12  Sequence sampling and filtering

12.1 obigrep – filters sequence files according to numerous conditions

The obigrep command is somewhat analogous to the standard Unix grep command. It selects a subset of sequence records from a sequence file. A sequence record is a complex object consisting of an identifier, a set of attributes (a key, defined by its name, associated with a value), a definition, and the sequence itself. Instead of working text line by text line like the standard Unix tool, obigrep selection is done sequence record by sequence record.

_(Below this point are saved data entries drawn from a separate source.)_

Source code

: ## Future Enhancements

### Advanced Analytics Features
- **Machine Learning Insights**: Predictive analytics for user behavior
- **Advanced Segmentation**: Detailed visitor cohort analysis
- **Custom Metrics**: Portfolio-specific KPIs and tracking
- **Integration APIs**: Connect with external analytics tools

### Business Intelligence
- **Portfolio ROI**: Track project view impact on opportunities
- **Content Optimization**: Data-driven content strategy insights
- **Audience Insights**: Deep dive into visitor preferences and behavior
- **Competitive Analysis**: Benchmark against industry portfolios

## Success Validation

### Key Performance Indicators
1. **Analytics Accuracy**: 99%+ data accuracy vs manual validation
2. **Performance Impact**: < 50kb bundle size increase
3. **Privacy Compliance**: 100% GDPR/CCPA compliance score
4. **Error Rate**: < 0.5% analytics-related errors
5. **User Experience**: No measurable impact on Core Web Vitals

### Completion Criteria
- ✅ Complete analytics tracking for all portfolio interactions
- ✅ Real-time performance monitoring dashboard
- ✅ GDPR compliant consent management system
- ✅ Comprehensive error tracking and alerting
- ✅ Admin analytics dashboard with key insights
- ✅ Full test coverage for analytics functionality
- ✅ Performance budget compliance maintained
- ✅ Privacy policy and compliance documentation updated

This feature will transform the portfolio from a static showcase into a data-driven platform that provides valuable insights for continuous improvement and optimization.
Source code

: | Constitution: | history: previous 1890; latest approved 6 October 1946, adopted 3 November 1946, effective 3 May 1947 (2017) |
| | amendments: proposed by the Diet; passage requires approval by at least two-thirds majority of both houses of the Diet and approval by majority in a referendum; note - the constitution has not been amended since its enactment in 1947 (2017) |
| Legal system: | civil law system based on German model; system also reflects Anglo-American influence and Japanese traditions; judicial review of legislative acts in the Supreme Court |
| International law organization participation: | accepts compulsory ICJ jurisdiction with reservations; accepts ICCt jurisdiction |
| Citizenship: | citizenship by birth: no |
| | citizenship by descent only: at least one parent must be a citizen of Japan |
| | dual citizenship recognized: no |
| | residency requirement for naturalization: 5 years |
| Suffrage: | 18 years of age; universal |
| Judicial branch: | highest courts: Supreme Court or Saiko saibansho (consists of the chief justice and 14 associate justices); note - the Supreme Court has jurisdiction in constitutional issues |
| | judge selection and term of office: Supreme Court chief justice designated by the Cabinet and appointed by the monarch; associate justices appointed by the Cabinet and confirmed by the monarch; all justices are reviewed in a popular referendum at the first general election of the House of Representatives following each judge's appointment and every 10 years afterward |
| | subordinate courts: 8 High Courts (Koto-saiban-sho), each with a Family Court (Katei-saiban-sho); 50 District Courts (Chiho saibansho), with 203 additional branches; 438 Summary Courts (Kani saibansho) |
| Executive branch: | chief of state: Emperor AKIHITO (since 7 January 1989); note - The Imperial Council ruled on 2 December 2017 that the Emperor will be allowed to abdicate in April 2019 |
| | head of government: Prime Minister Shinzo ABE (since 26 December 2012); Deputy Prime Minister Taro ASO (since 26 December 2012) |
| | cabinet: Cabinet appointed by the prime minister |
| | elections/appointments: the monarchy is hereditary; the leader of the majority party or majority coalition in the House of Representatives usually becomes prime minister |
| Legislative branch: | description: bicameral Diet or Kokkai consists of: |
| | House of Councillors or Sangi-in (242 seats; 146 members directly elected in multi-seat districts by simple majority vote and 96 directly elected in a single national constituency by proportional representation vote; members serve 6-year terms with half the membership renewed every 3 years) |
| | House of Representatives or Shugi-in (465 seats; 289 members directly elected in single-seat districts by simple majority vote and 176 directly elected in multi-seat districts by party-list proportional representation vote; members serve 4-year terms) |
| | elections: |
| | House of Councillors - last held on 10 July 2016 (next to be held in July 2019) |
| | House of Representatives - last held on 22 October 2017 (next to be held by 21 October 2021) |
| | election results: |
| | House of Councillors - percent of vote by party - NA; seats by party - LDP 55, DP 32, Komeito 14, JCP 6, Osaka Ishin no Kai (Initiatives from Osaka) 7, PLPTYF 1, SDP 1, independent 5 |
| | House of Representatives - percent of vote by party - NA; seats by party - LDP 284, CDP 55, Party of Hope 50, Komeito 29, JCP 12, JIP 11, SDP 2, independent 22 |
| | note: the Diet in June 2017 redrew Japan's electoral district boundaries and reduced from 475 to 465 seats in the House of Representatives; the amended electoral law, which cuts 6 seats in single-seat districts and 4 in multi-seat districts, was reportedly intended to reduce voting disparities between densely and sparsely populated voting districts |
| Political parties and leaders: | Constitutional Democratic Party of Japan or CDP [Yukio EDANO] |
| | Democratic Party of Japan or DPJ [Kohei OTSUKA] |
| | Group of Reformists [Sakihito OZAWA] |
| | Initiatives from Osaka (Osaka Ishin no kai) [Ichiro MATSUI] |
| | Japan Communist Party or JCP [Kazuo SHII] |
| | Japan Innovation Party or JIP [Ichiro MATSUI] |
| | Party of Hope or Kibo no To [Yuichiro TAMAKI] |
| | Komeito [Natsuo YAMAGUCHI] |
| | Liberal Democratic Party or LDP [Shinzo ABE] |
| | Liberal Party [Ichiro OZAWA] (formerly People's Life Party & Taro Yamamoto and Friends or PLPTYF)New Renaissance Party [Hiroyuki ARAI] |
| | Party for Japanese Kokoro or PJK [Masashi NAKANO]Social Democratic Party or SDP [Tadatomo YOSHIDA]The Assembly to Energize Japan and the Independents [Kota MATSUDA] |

A large number of options allow you to refine the selection on any element of the sequence. obigrep allows you to specify multiple conditions simultaneously (which take on the value TRUE or FALSE) and only those sequence records which meet all conditions (all conditions are TRUE) are selected. obigrep is able to work on two paired read files. The selection criteria apply to one or the other of the readings in each pair depending on the mode chosen (--paired-mode option). In all cases the selection is applied in the same way to both files, thus maintaining their consistency.

12.1.1 The options usable with obigrep

12.1.1.1 Selecting sequences based on their caracteristics

Sequences can be selected on several of their caracteristics, their length, their id, their sequence. Options allow for specifying the condition if selection.

--min-count | -c COUNT

only sequences reprensenting at least COUNT reads will be selected. That option rely on the count attribute. If the count attribute is not defined for a sequence record, it is assumed equal to \(1\).

--max-count | -C COUNT

only sequences reprensenting no more than COUNT reads will be selected. That option rely on the count attribute. If the count attribute is not defined for a sequence record, it is assumed equal to \(1\).

Example

Selecting sequence records representing at least five reads in the dataset.

obigrep -c 5 data_SPER01.fasta > data_norare_SPER01.fasta